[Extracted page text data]
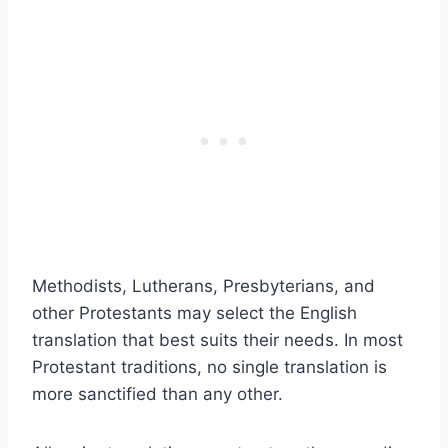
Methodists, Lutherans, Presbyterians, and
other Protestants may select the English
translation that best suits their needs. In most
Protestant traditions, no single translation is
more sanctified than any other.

* * *

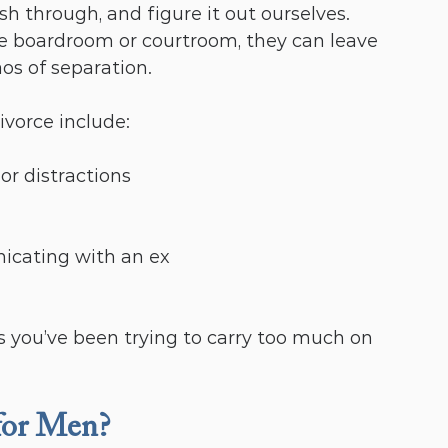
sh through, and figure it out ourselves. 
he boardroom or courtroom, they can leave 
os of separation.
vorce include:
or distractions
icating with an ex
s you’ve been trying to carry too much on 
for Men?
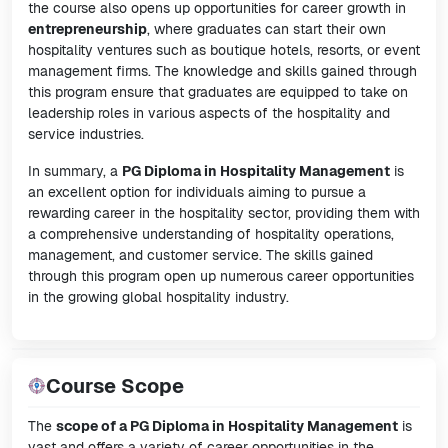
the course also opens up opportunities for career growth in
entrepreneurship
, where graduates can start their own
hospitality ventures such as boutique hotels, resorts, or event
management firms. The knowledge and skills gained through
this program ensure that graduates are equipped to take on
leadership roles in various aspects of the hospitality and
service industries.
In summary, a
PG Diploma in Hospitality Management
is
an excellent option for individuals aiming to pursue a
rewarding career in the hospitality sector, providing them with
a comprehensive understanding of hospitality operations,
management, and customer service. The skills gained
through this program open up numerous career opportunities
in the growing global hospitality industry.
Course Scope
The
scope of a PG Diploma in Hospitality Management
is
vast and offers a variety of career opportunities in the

**TO DO:**
Please give an exact copy of the entries above, from the line with "Course Scope" down to the line with "vast and offers", inclusive, and nothing else.

**ANSWER SPACE:**
Course Scope
The
scope of a PG Diploma in Hospitality Management
is
vast and offers a variety of career opportunities in the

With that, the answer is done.